Human Reproductive Cloning Act 2001
- Parliament of the United Kingdom
- Long title: An Act to prohibit the placing in a woman of a human embryo which has been created otherwise than by fertilisation.
- Citation: 2001 c. 23
- Territorial extent: United Kingdom

Dates
- Royal assent: 4 December 2001
- Commencement: 4 December 2001
- Repealed: 1 October 2009

Other legislation
- Repealed by: Human Fertilisation and Embryology Act 2008

Status: Repealed

Text of statute as originally enacted

Revised text of statute as amended

Text of the Human Reproductive Cloning Act 2001 as in force today (including any amendments) within the United Kingdom, from legislation.gov.uk.

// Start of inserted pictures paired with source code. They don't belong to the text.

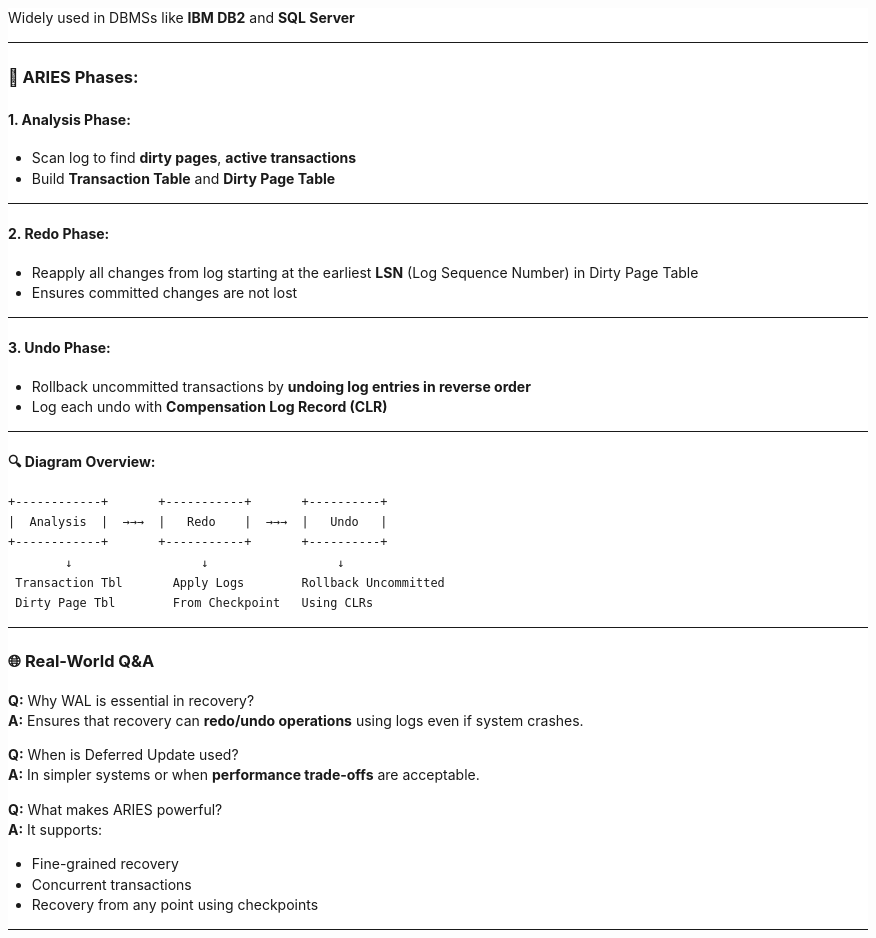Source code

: Widely used in DBMSs like **IBM DB2** and **SQL Server**

---

### 🔹 ARIES Phases:

#### 1. **Analysis Phase**:

- Scan log to find **dirty pages**, **active transactions**
- Build **Transaction Table** and **Dirty Page Table**

---

#### 2. **Redo Phase**:

- Reapply all changes from log starting at the earliest **LSN** (Log Sequence Number) in Dirty Page Table
- Ensures committed changes are not lost

---

#### 3. **Undo Phase**:

- Rollback uncommitted transactions by **undoing log entries in reverse order**
- Log each undo with **Compensation Log Record (CLR)**

---

#### 🔍 Diagram Overview:

```
+------------+       +-----------+       +----------+
|  Analysis  |  →→→  |   Redo    |  →→→  |   Undo   |
+------------+       +-----------+       +----------+
        ↓                  ↓                  ↓
 Transaction Tbl       Apply Logs        Rollback Uncommitted
 Dirty Page Tbl        From Checkpoint   Using CLRs
```

---

### 🌐 Real-World Q&A

**Q:** Why WAL is essential in recovery?  
**A:** Ensures that recovery can **redo/undo operations** using logs even if system crashes.

**Q:** When is Deferred Update used?  
**A:** In simpler systems or when **performance trade-offs** are acceptable.

**Q:** What makes ARIES powerful?  
**A:** It supports:

- Fine-grained recovery
- Concurrent transactions
- Recovery from any point using checkpoints

---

= Human Reproductive Cloning Act 2001 =

Act of the Parliament of the United Kingdom

The Human Reproductive Cloning Act 2001 (c. 23) was an act of the Parliament of the United Kingdom "to prohibit the placing in a woman of a human embryo which has been created otherwise than by fertilisation". The act received royal assent on 4 December 2001.

On 14 January 2001, the British government passed the Human Fertilisation and Embryology (Research Purposes) Regulations 2001 (SI 2001/188) to amend the Human Fertilisation and Embryology Act 1990 by extending allowable reasons for embryo research to permit research around stem cells and cell nuclear replacement, thus allowing therapeutic cloning. However, on 15 November 2001, a pro-life group won a High Court legal challenge, which struck down the regulation and effectively left all forms of cloning unregulated in the UK. Their hope was that Parliament would fill this gap by passing prohibitive legislation. Parliament was quick to pass the Human Reproductive Cloning Act 2001 in order to explicitly prohibit reproductive cloning. The remaining gap with regard to therapeutic cloning was closed when the appeals courts reversed the previous decision of the High Court.

The act was repealed and replaced by the Human Fertilisation and Embryology Act 2008.